Excess Wage Loss Benefits
Under Michigan’s No Fault Law, a seriously injured auto accident victim is entitled to recover No Fault “wage loss” or “work loss” benefits “consisting of loss of income from work an injured person would have performed during the first three years after the date of the accident if he or she had not been injured.” (MCL 500.3107(1)(b))
As with other No Fault benefits, an accident victim can recover wage loss benefits “without regard to fault,” i.e., regardless of whether the victim or another driver was at fault in causing the accident. (MCL 500.3105(2))
Generally, an accident victim’s ability to recover wage loss benefits is limited in two ways:
- Wage loss benefits are available only for the first three-years following the accident; and,
- There is a monthly maximum on the amount of wage loss benefits that an accident victim can recover. (MCL 500.3107(1)(b))
However, if an auto accident victim can show that someone other than herself was at fault in causing the accident, then she may be able to sue to recover excess wage loss benefits, i.e., “[d]amages for … work loss … in excess of the … monthly … and three-year limitations …” (MCL 500.3135(3)(c))
No governmental immunity from excess wage loss
Although a governmental agency is generally immune under the Michigan Governmental Tort Liability Act (GTLA) from tort liability for personal injuries resulting from the agency’s negligence, there is a “motor vehicle” exception to governmental immunity which exists for “bodily injury and property damage” caused by the agency’s negligent operation of a vehicle. (MCL 691.1405)
The Court of Appeals concluded that excess wage loss damages triggered the motor vehicle exception to governmental immunity because they were the type of “damages that arise from the bodily injuries …”
Calculating wage loss benefits based on future wages
At the time of the truck accident, Ms. Hannay worked as a “dental assistant” for a dentist. However, she was also enrolled in and actively attending classes at Lansing Community College with the intent of entering the school’s “dental hygienist program.”
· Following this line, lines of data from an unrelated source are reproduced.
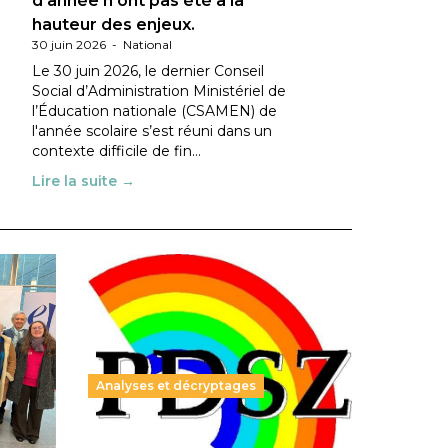
d’année n’ont pas été à la
hauteur des enjeux.
30 juin 2026
-
National
Le 30 juin 2026, le dernier Conseil
Social d’Administration Ministériel de
l’Éducation nationale (CSAMEN) de
l'année scolaire s’est réuni dans un
contexte difficile de fin…
Lire la suite →
Analyses et décryptages
ble :
Hongrie : du changement pour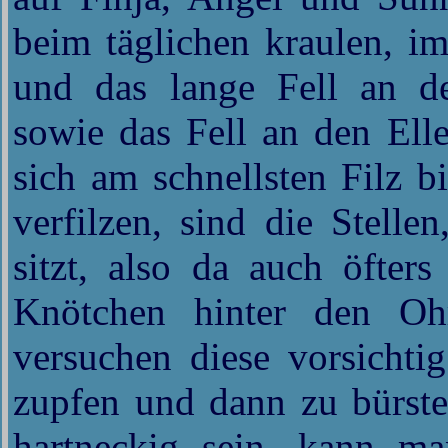
beim täglichen kraulen, i
und das lange Fell an de
sowie das Fell an den Ell
sich am schnellsten Filz bi
verfilzen, sind die Stell
sitzt, also da auch öfters
Knötchen hinter den Oh
versuchen diese vorsichti
zupfen und dann zu bürste
hartneckig sein, kann m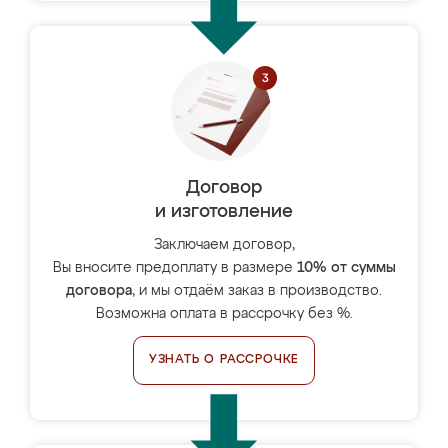
Договор
и изготовление
Заключаем договор,
Вы вносите предоплату в размере
10% от суммы
договора
, и мы отдаём заказ в производство.
Возможна оплата в рассрочку без %.
УЗНАТЬ О РАССРОЧКЕ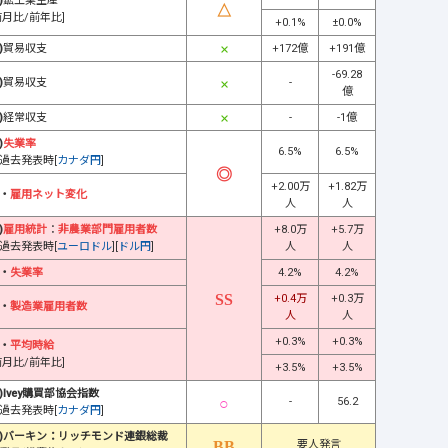
)
鉱工業生産
前月比/前年比]
+0.1%
±0.0%
)
貿易収支
+172億
+191億
-69.28
)
貿易収支
-
億
)
経常収支
-
-1億
)
失業率
6.5%
6.5%
過去発表時[
カナダ円
]
+2.00万
+1.82万
・
雇用ネット変化
人
人
)
雇用統計
：
非農業部門雇用者数
+8.0万
+5.7万
過去発表時[
ユーロドル
][
ドル円
]
人
人
・
失業率
4.2%
4.2%
+0.4万
+0.3万
・
製造業雇用者数
人
人
+0.3%
+0.3%
・
平均時給
前月比/前年比]
+3.5%
+3.5%
)Ivey購買部協会指数
-
56.2
過去発表時[
カナダ円
]
)バーキン：リッチモンド連銀総裁
要人発言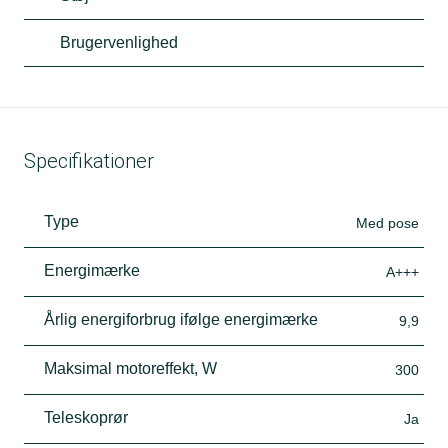
Brugervenlighed
Specifikationer
Type
Med pose
Energimærke
A+++
Årlig energiforbrug ifølge energimærke
9,9
Maksimal motoreffekt, W
300
Teleskoprør
Ja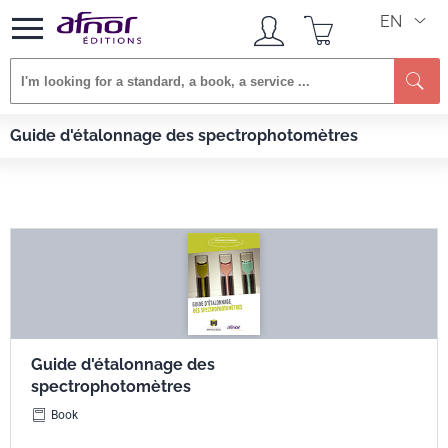
EN
Se
Afnor EDITIONS
Books
Guide d'étalonnage des spectrophotomètres
Guide d'étalonnage des spectrophotomètres
Guide d'étalonnage des
spectrophotomètres
Book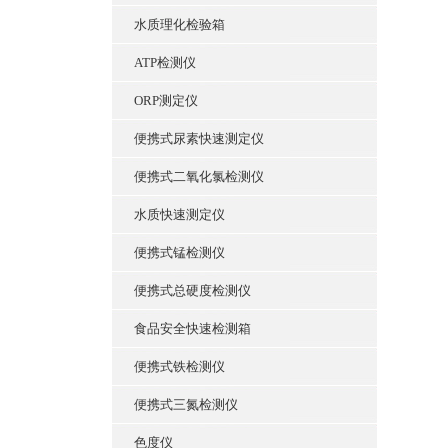
水质理化检验箱
ATP检测仪
ORP测定仪
便携式尿素快速测定仪
便携式二氧化氯检测仪
水质快速测定仪
便携式锰检测仪
便携式总硬度检测仪
食品安全快速检测箱
便携式铁检测仪
便携式三氮检测仪
色度仪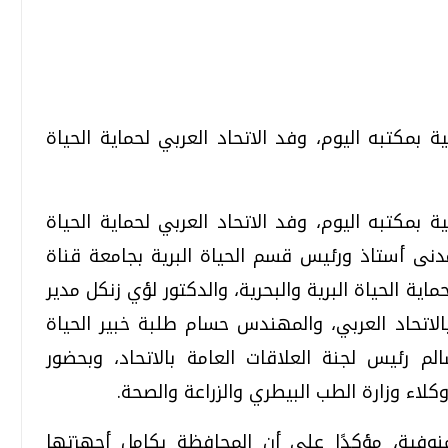
تحقيقات وحوارات
تحقيقات وحوارات
بمكتبه اليوم، وفد الاتحاد العربي لحماية الحياة
بمكتبه اليوم، وفد الاتحاد العربي لحماية الحياة
مدنى أستاذ ورئيس قسم الحياة البرية بجامعة قناة
ية الحياة البرية والبحرية، والدكتور لؤي زنكل مدير
قمي.. تقنيات واعدة
دليلك للتنسيق الجامعي .. تساؤلات
وإجابات
الاتحاد العربي، والمهندس حسام طلبة خبير الحياة
السبت، 01 اغسطس 2026 10:25 ص
الم رئيس لجنة العلاقات العامة بالاتحاد، وبحضور
كلاء وزارة الطب البيطري والزراعة والصحة.
وفية، مؤكدًا على أن المحافظة بكامل أجهزتها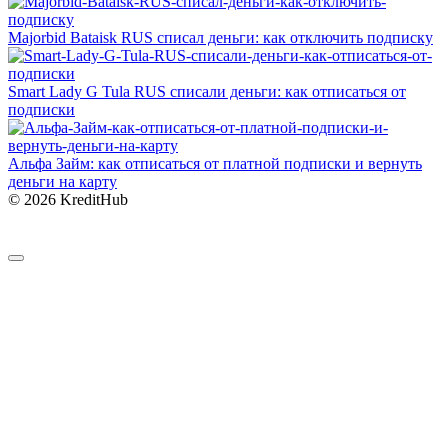
Majorbid Bataisk RUS списал деньги: как отключить подписку
Smart Lady G Tula RUS списали деньги: как отписаться от
подписки
Альфа Займ: как отписаться от платной подписки и вернуть
деньги на карту
© 2026 KreditHub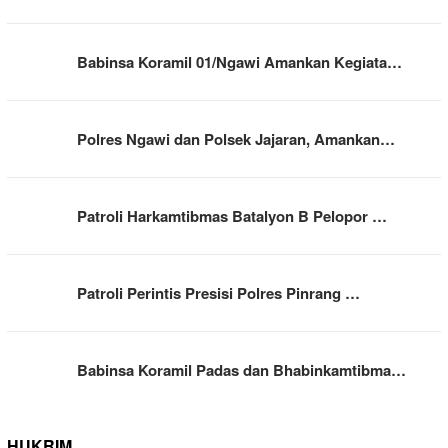
Babinsa Koramil 01/Ngawi Amankan Kegiata…
Polres Ngawi dan Polsek Jajaran, Amankan…
Patroli Harkamtibmas Batalyon B Pelopor …
Patroli Perintis Presisi Polres Pinrang …
Babinsa Koramil Padas dan Bhabinkamtibma…
HUKRIM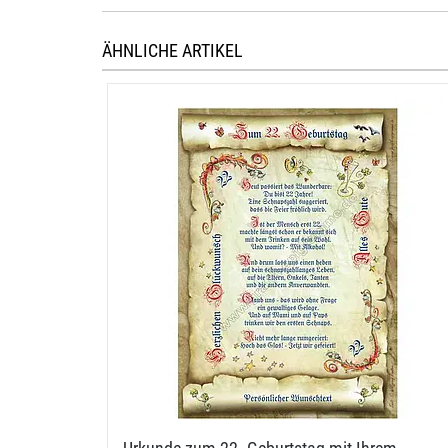
ÄHNLICHE ARTIKEL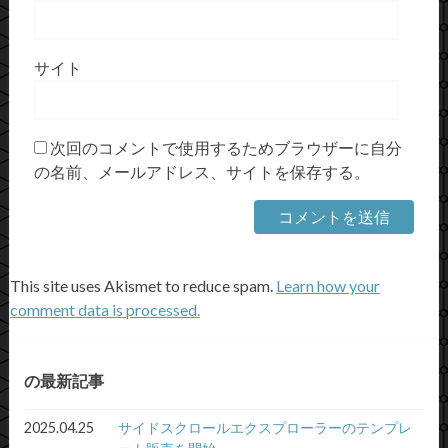
サイト
次回のコメントで使用するためブラウザーに自分
の名前、メールアドレス、サイトを保存する。
This site uses Akismet to reduce spam.
Learn how your
comment data is processed.
の最新記事
2025.04.25
サイドスクロールエクスプローラーのテンプレ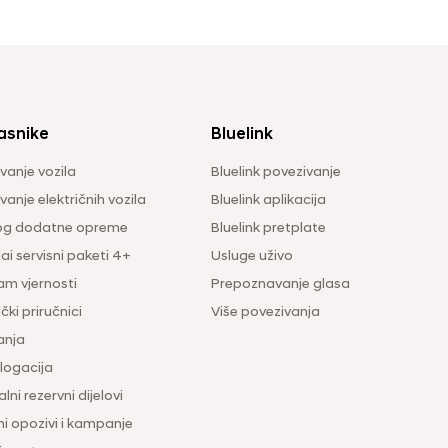
asnike
Bluelink
vanje vozila
Bluelink povezivanje
anje električnih vozila
Bluelink aplikacija
og dodatne opreme
Bluelink pretplate
i servisni paketi 4+
Usluge uživo
am vjernosti
Prepoznavanje glasa
čki priručnici
Više povezivanja
anja
ogacija
lni rezervni dijelovi
ni opozivi i kampanje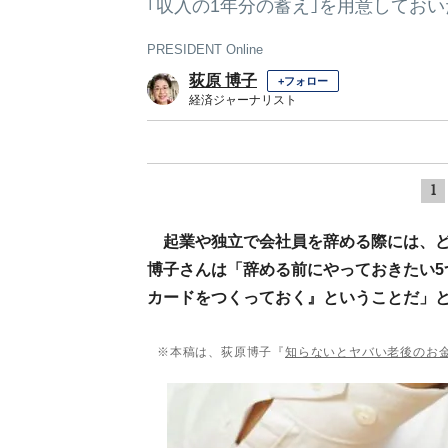
｢収入の1年分の蓄え｣を用意してお
PRESIDENT Online
荻原 博子
+フォロー
経済ジャーナリスト
1
起業や独立で会社員を辞める際には、
博子さんは「辞める前にやっておきたい5
カードをつくっておく』ということだ」
※本稿は、荻原博子『
知らないとヤバい老後のお金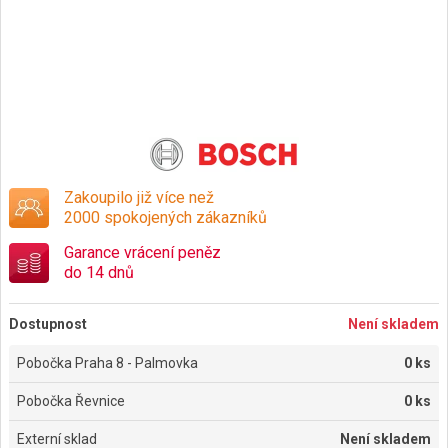
Zakoupilo již více než
2000 spokojených zákazníků
Garance vrácení peněz
do 14 dnů
Dostupnost
Není skladem
Pobočka Praha 8 - Palmovka
0 ks
Pobočka Řevnice
0 ks
Externí sklad
Není skladem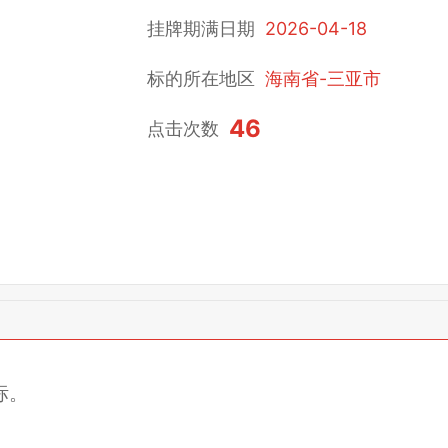
挂牌期满日期
2026-04-18
标的所在地区
海南省-三亚市
46
点击次数
标。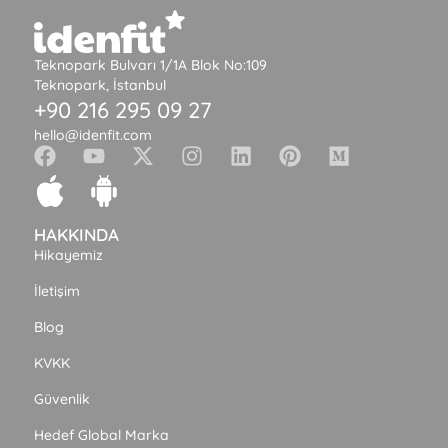
Teknopark Bulvarı 1/1A Blok No:109
Teknopark, İstanbul
+90 216 295 09 27
hello@idenfit.com
HAKKINDA
Hikayemiz
İletişim
Blog
KVKK
Güvenlik
Hedef Global Marka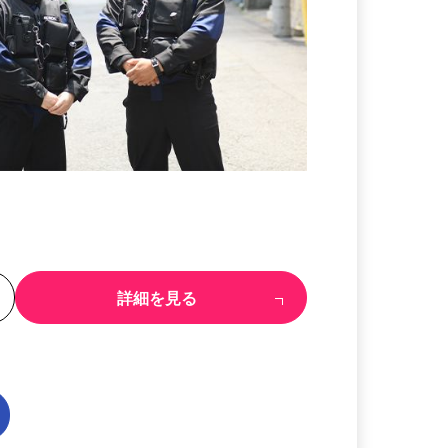
る
詳細を見る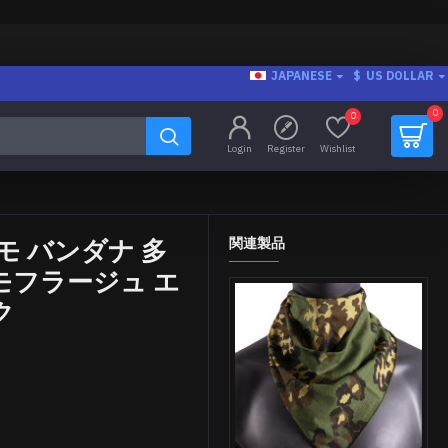
JAPANESE
$
US DOLLAR
0
0
Login
Register
Wishlist
モ バンダナ 多
関連製品
モフラージュ エ
ク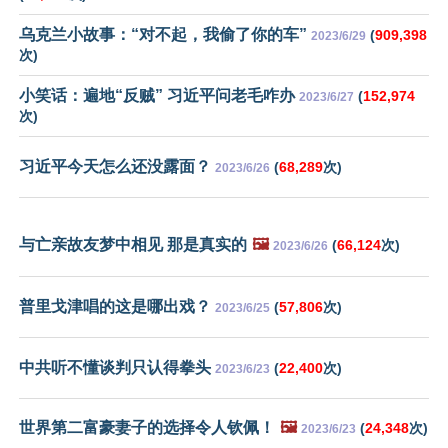
乌克兰小故事：“对不起，我偷了你的车”
(
909,398
2023/6/29
次)
小笑话：遍地“反贼” 习近平问老毛咋办
(
152,974
2023/6/27
次)
习近平今天怎么还没露面？
(
68,289
次)
2023/6/26
与亡亲故友梦中相见 那是真实的
🖼️
(
66,124
次)
2023/6/26
普里戈津唱的这是哪出戏？
(
57,806
次)
2023/6/25
中共听不懂谈判只认得拳头
(
22,400
次)
2023/6/23
世界第二富豪妻子的选择令人钦佩！
🖼️
(
24,348
次)
2023/6/23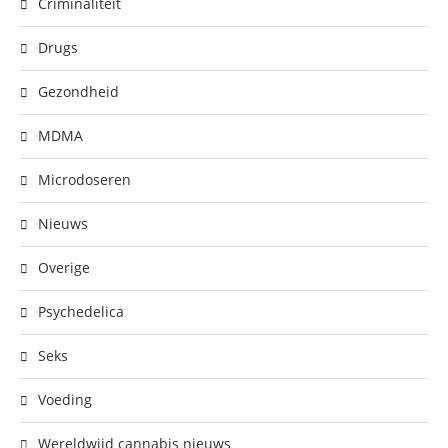
Criminaliteit
Drugs
Gezondheid
MDMA
Microdoseren
Nieuws
Overige
Psychedelica
Seks
Voeding
Wereldwijd cannabis nieuws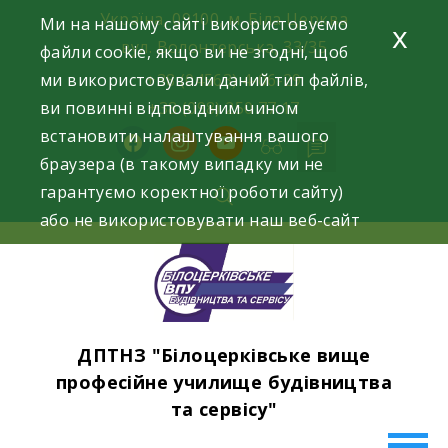
Skip
Україна, 09100, м. Біла Церква
Ми на нашому сайті використовуємо
x
to
вул. Волонтерська, 33/35
файли cookie, якщо ви не згодні, щоб
content
ми використовували даний тип файлів,
+38 (04563) 4-06-29
ви повинні відповідним чином
+38 (098) 250 77 17
встановити налаштування вашого
facebook
instagram
youtube
браузера (в такому випадку ми не
гарантуємо коректної роботи сайту)
або не використовувати наш веб-сайт
ДПТНЗ "Білоцерківське вище
професійне училище будівництва
та сервісу"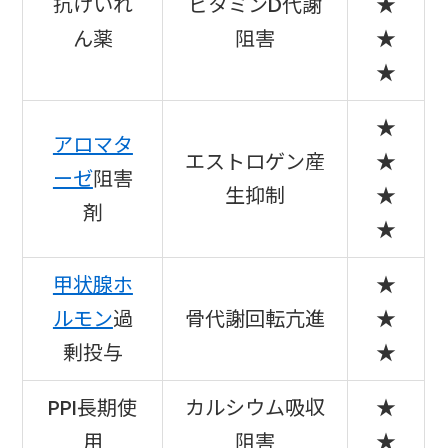
抗けいれ
ビタミンD代謝
★
ん薬
阻害
★
★
★
アロマタ
エストロゲン産
★
ーゼ
阻害
生抑制
★
剤
★
甲状腺ホ
★
ルモン
過
骨代謝回転亢進
★
剰投与
★
PPI長期使
カルシウム吸収
★
用
阻害
★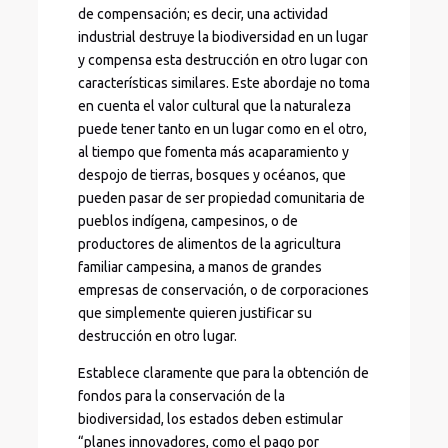
de compensación; es decir, una actividad
industrial destruye la biodiversidad en un lugar
y compensa esta destrucción en otro lugar con
características similares. Este abordaje no toma
en cuenta el valor cultural que la naturaleza
puede tener tanto en un lugar como en el otro,
al tiempo que fomenta más acaparamiento y
despojo de tierras, bosques y océanos, que
pueden pasar de ser propiedad comunitaria de
pueblos indígena, campesinos, o de
productores de alimentos de la agricultura
familiar campesina, a manos de grandes
empresas de conservación, o de corporaciones
que simplemente quieren justificar su
destrucción en otro lugar.
Establece claramente que para la obtención de
fondos para la conservación de la
biodiversidad, los estados deben estimular
“planes innovadores, como el pago por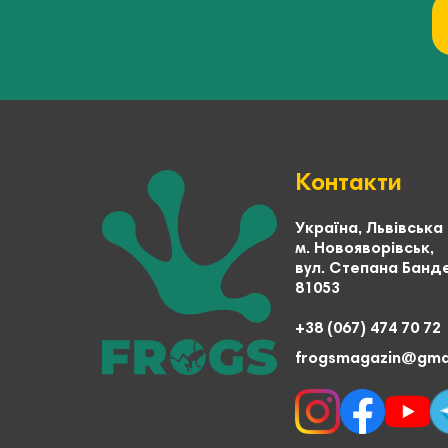
Контакти
Україна, Львівська
м. Новояворівськ,
вул. Степана Банде
81053
+38 (067) 474 70 72
frogsmagazin@gma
In seeking excess wage loss benefits under the No Fault Law, Ms. Hannay contended that her wage loss benefits should be calculated on the basis of the wages she would have eventually earned as a dental hygienist.
The trial court agreed and so did the Court of Appeals:
“The trial court found that, but for the accident, plaintiff would have been accepted into LCC’s dental hygienist program, would have graduated, and would have been employed, at least 60 percent of the time, by a specific dental office at a rate of $28 an hour. The trial court’s findings are supported by the testimony of plaintiff, the dentist who owns the dental office, an expert on financial modeling, and a dental hygienist employed at the dental office, as well as evidence regarding plaintiff’s qualifications and LCC’s admission standards. Under these circumstances, we cannot conclude that the trial court’s damages award was purely speculative. Thus, we conclude that the trial court’s award for lost wages was not clearly erroneous.”
Congratulations to my partner, David E. Christensen, and Royal Oak appellate attorney Mark R. Granzotto, for winning this important ruling for Michigan Auto Law client Heather Lynn Hannay and in so doing, clarifying a disputed area of law that can help hundreds of Michigan citizens who are seriously injured by government-owned vehicles in the years to come.